Lo Que Debes y No Debes Hacer Cuando Discutes Con Tu Cónyuge

Todos sabemos lo importante que es observar nuestras palabras cuando estamos en desacuerdo con nuestro cónyuge. Es fácil dejar escapar palabras hirientes. Pero no es solo por lo que decimos que debemos tener cuidado, sino también lo que hacemos durante una discusión. Leer bien el lenguaje corporal puede ayudar realmente a resolver conflictos con tu cónyuge.

La comunicación es mucho más que las palabras que usamos. Existe un tono y volumen cuando hablamos, y luego están las críticas tácitas que podemos dar por las cosas que hacemos. De hecho, no reconocer la importancia de un buen lenguaje corporal es uno de los 4 errores fáciles que las personas cometen en el matrimonio.

Aquí te decimos seis cosas que debes y no debes hacer cuando discutes con tu cónyuge.

No pongas los ojos en blanco. Mirar hacia el techo o mirar hacia otro lado es realmente desdeñoso.

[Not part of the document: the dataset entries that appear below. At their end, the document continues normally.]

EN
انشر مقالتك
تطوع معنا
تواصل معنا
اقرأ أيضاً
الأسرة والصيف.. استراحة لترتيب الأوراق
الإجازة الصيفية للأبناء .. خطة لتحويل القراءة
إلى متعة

Eso no va a ayudar a resolver un problema. En cambio, debes hacer contacto visual mientras hablan. Esto fomentará la apertura, la intimidad y la vulnerabilidad. Mirar a los ojos de tu cónyuge dice que quieres conectarte.

No sacudas tu cabeza, asiente con la cabeza. El desacuerdo sacudiendo la cabeza apaga la comunicación; te hace parecer obstinado, que ni siquiera puedes molestarte en escuchar todo lo que tiene que decir. Es mejor concentrarte en lo que intenta decirte y asentir para demostrar que comprendes. No tiene por qué significar que estás de acuerdo, pero muestra que estás tratando de entender.

No fruncas el ceño, sonrie. Es sorprendente cuánto de lo que sentimos se manifiesta en nuestras caras. Al fruncir el ceño, estás mostrando a tu cónyuge disgusto y comunicándole que no te gusta lo que tiene que decir. Es posible que tengan un desacuerdo sobre algo en este momento, pero no olvides que esta es la persona que has elegido amar. Sonreír le recuerda que estás más comprometido con él o ella, que simplemente «ganar» una pelea.

No cruces los brazos; toca los suyos. Es la postura defensiva clásica, y no te ayudará a resolver nada. En lugar de poner una barrera entre los dos, construye un pequeño puente extendiendo suavemente y tocando su brazo. Mejor aún, toma la mano de tu cónyuge. El contacto físico fomenta la conexión emocional: es difícil permanecer enojado cuando tocas a alguien.

No te alejes; acercarte. Si las cosas se calientan mucho, puede ser prudente acordar tomarse un tiempo y volver a reunirse más tarde cuando ambos estén un poco más tranquilos, pero asegúrate de explicar que eso es lo que crees que ayudará. El simple hecho de salir de la habitación de mal genio o levantar los brazos en el aire muestra desprecio, un verdadero asesino de relaciones. Sentarte lado a lado o acercarte más a tu cónyuge mientras habla, indica que también deseas cerrar la brecha.

No te concentres solo en sus palabras; centrate en su corazón. Enfocarte demasiado en las palabras exactas que usa tu cónyuge puede que en realidad no sea el punto real. En lugar de profundizar en lo que dijo tu cónyuge, puedes hacerle preguntas claras para ayudarte a comprender mejor lo que significan.

Por supuesto, todo esto es más fácil decirlo que hacerlo cuando la temperatura comienza a subir. Pero tener en mente estas respuestas contraintuitivas la próxima vez que te encuentres en desacuerdo con tu cónyuge podría ayudarte a resolver las cosas de manera más rápida y sin dolor.